Several bills are on Colorado Democrats’ agenda to fix what tenants call an imbalance of power, while landlords say too much, too fast could worsen housing crisis
Jennifer Brown and Jesse Paul | Colorado Sun
New housing on West Kentucky Avenue at the intersection of South Utica Street sits adjacent to a mobile home and trailer park in the Westwood neighborhood of Denver, CO. January, 17, 2019. (Jeremy Sparig, Special to The Colorado Sun)
First it was the bed bugs that infested the couch and the roaches scuttling through the kitchen. But the worst was the day the boiler room exploded, sending residents of Kelsey Danna’s apartment complex screaming and running as a gas man shouted at them to get to safety.
The Englewood complex didn’t have heat for two weeks, and the hot water didn’t return for even longer. When the tenants banded together and refused to pay rent that month last fall, they were slapped with eviction notices.
“I was terrified to go back in the house,” said Danna, who was eight months pregnant and had just returned from a walk with her husband when the explosion happened. “I was scared it was going to explode while we were sleeping.”

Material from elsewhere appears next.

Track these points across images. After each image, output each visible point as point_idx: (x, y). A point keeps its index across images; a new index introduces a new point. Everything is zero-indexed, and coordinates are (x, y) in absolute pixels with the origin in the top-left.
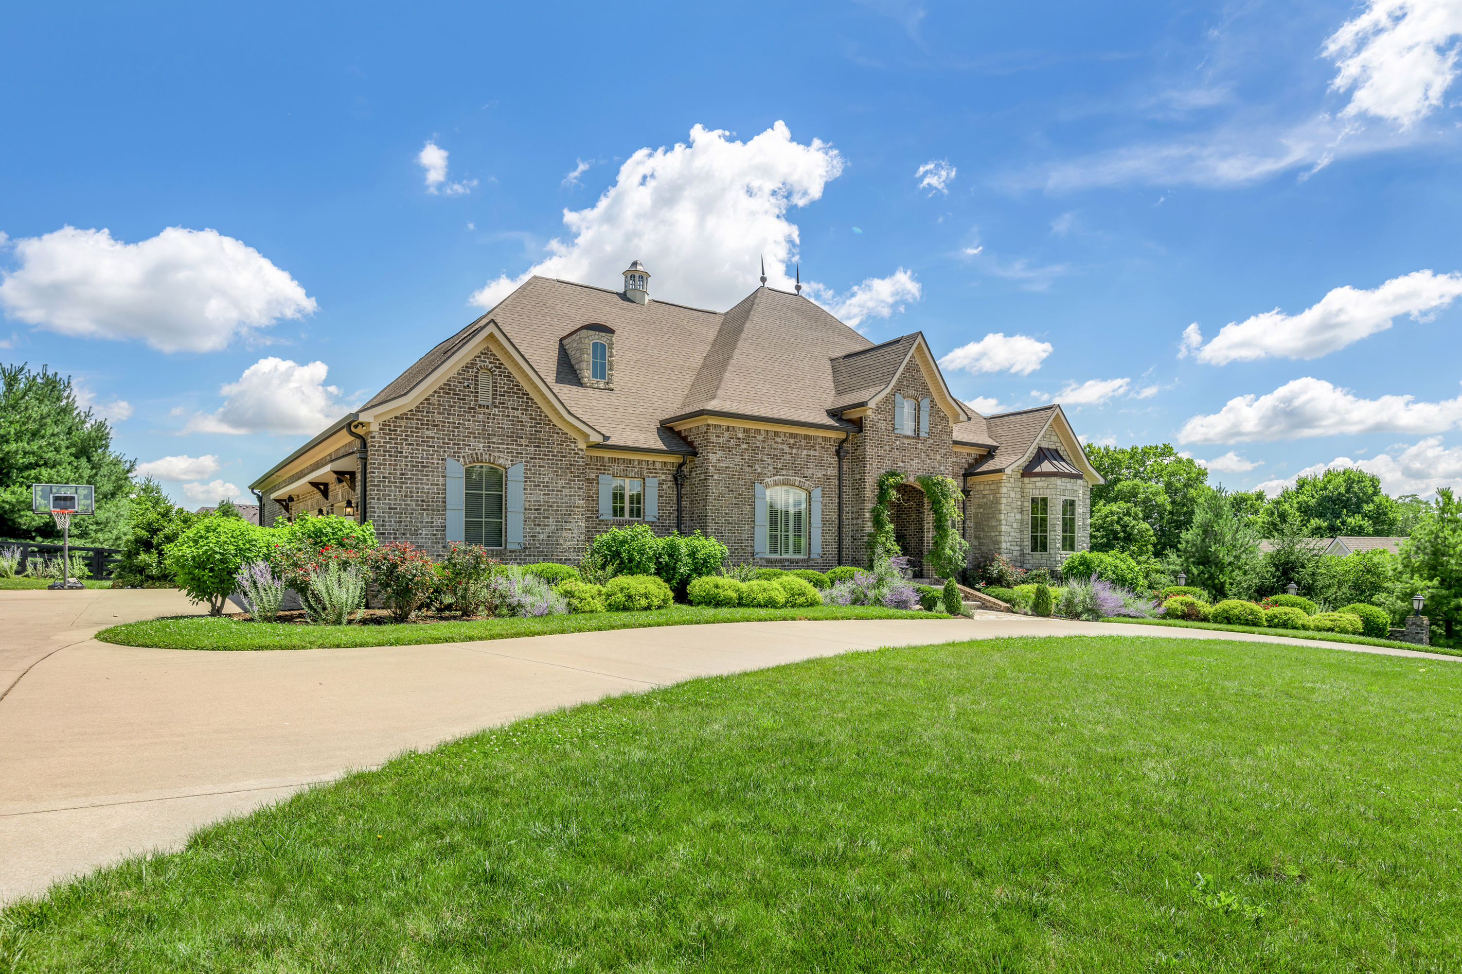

Horror stories like Danna’s and dozens more from tenants throughout Colorado are propelling a host of changes in state law, which advocates say now is lopsided in favor of landlords. They say evictions are reaching “crisis levels,” with more than 10,000 last year in Littleton and Arapahoe County and about 7,000 in Denver, according to judicial system data. Property owners, though, warn that the proposals are too much at once and could have the opposite effect than intended: fewer rentals and higher prices.